5. Problema residenti irregolari. La maggioranza degli immigrati regolari oggi residenti in Italia sono passati per una fase di irregolarità diretta o del familiare al quale si sono ricongiunti. Una certa quota di irregolarità è inevitabile in tutti i processi migratori, ma in Italia la via della irregolarità è di fatto la strada principale. Anche i flussi programmati sono in larga misura coperti da immigrati che già lavorano irregolarmente in Italia. Occorre quindi rendere il sistema più elastico consentendo la trasformazione di permessi di soggiorno dati per altri motivi in permessi di lavoro o ritornando, dopo un’attenta revisione, all’istituto del permesso di soggiorno per motivi di ricerca di lavoro (presente nella Turco-Napolitano e poi abrogato).

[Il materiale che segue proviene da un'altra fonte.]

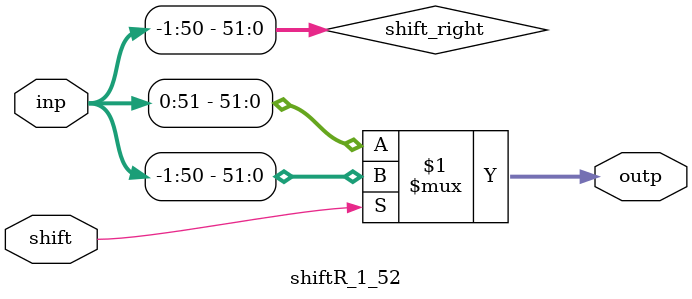
<source format=v>
`timescale 1ns/1ps

module shiftR_1_52 (
               inp,
	       shift,
	       outp
                );



input  [-1:51]   inp ;
input   	 shift ;
output [0:51] 	 outp ;


wire  [0:51]  outp;
wire [-1:50] shift_right = inp[-1:50] ;

assign outp = (shift) ? shift_right : inp[0:51] ;


endmodule

</source>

6. Problema disoccupazione. Gli immigrati sono più attivi, e quindi più occupati ma anche più disoccupati della media italiana. Nella crisi il carattere di polmone del lavoro immigrato ha accentuato la fase espulsiva. Giusto quindi aver prolungato, riportandoli a quanto previsto dalla Turco-Napolitano i tempi di tolleranza della disoccupazione per il mantenimento del titolo di soggiorno regolare. Su questo fronte si potrebbe fare di più lasciando maggiore discrezionalità alle autorità competenti che possono valutare anche redditi e solidarietà familiari. La perdita del lavoro e l’assenza di prospettive incentiva anche i rientri in patria, oggi più facili per i comunitari che sanno di non avere problemi di ritorno in Italia una volta superata la crisi. Sarebbe opportuno dare anche ai lavoratori non comunitari che rientrano in patria a causa della crisi, dietro attestazione di validità dell’opera svolta da parte del datore di lavoro, una priorità negli ingressi futuri.